The sulfosalicylic acid is a precipitating reagent that can precipitate the Albumin to form a white precipitate with
cloudiness.
- When positive in this test, the kidney has a serious abnormality because proteins do not usually appear in urine.

4. Smith’s Test
- Bile pigments are being tested in the Smith’s Test.
- Iodine alcoholic tincture, which is composed of iodine crystals and sodium iodide in ethanol reacts with the bile
pigments that bring emerald green colored interphase. This may indicate an abnormality in the liver.

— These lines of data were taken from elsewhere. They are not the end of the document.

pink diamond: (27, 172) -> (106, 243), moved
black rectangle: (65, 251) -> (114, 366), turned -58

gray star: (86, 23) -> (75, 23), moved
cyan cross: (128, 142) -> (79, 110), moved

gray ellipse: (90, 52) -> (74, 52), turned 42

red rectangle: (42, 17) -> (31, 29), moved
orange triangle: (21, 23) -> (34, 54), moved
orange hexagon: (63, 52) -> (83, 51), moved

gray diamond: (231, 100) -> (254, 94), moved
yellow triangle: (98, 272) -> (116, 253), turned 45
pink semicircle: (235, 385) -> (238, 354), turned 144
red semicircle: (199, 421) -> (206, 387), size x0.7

- Addition of a solution of alcoholic iodine to urine produces a green color. The green color indicates the presence
of bile.

5. Test for Occult Blood

- The Test for Occult Blood is for the presence of red blood cells in the urine sample.
- 95%ethanol with guaiac powder, hydrogen peroxide and glacial acetic acid are the reagents used.

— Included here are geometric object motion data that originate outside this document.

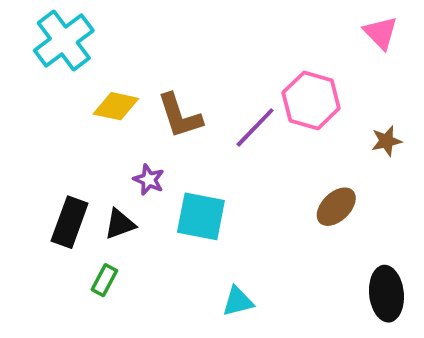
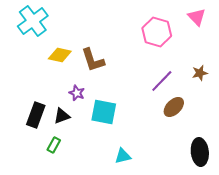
pink hexagon: (311, 100) -> (157, 32), moved
purple line: (255, 127) -> (162, 81), moved

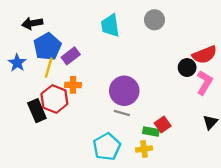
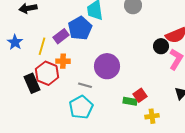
blue pentagon: (47, 47) -> (80, 28), moved
gray line: (122, 113) -> (85, 85), moved
cyan pentagon: (107, 147) -> (81, 107), moved
yellow cross: (144, 149) -> (152, 116), moved

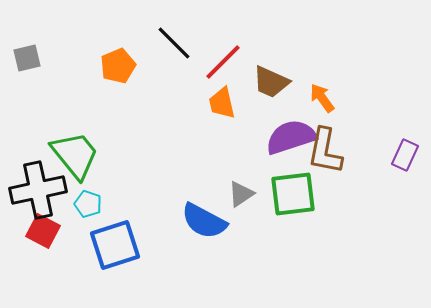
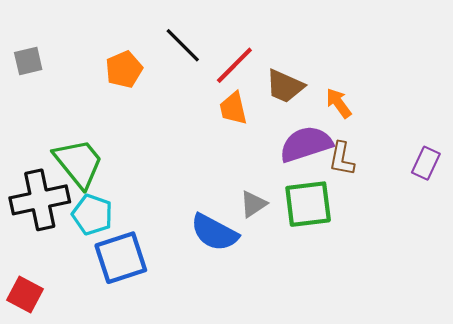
brown L-shape: (325, 151) -> (342, 159), size x0.7
cyan pentagon: (88, 204) -> (92, 215), size x1.4
red square: (43, 231) -> (25, 295), moved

- The hemoglobin can decompose the hydrogen peroxide and this results to the oxidation of the guaiac powder
that produces blue interphase.
- The addition of hydrogen peroxide to 5mL 95% ethanol and guaiac powder oxidizes the guaiac causing a color
change. A blue ring indicates a positive result.[8]
- When positive in this test, there is a problem in the kidney or in other parts of the urinary tract.